Reproduce the lines below word for word, leaving out the pictures.

• • • • •

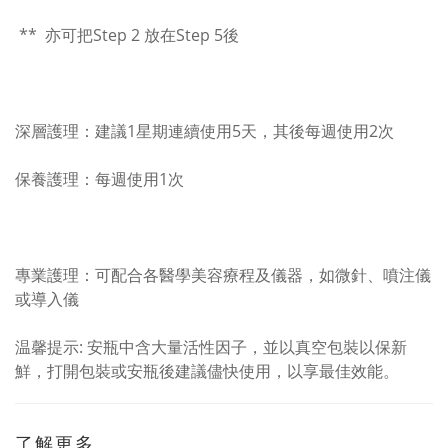
** 亦可把Step 2 放在Step 5後
深層護理：建議1星期連續使用5天，其後每週使用2次
保養護理：每週使用1次
專業護理：可配合各醫學美容療程及儀器，如微針、噴注儀
或導入儀
温馨提示: 安瓶中含大量活性因子，並以真空包裝以保新
鮮，打開包裝或安瓶後建議儘快使用，以享最佳效能。
了解更多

• • • • •

● SOLVED EXERCISE
** 亦可把Step 2 放在Step 5後
深層護理：建議1星期連續使用5天，其後每週使用2次
保養護理：每週使用1次
專業護理：可配合各醫學美容療程及儀器，如微針、噴注儀
或導入儀
温馨提示: 安瓶中含大量活性因子，並以真空包裝以保新
鮮，打開包裝或安瓶後建議儘快使用，以享最佳效能。
了解更多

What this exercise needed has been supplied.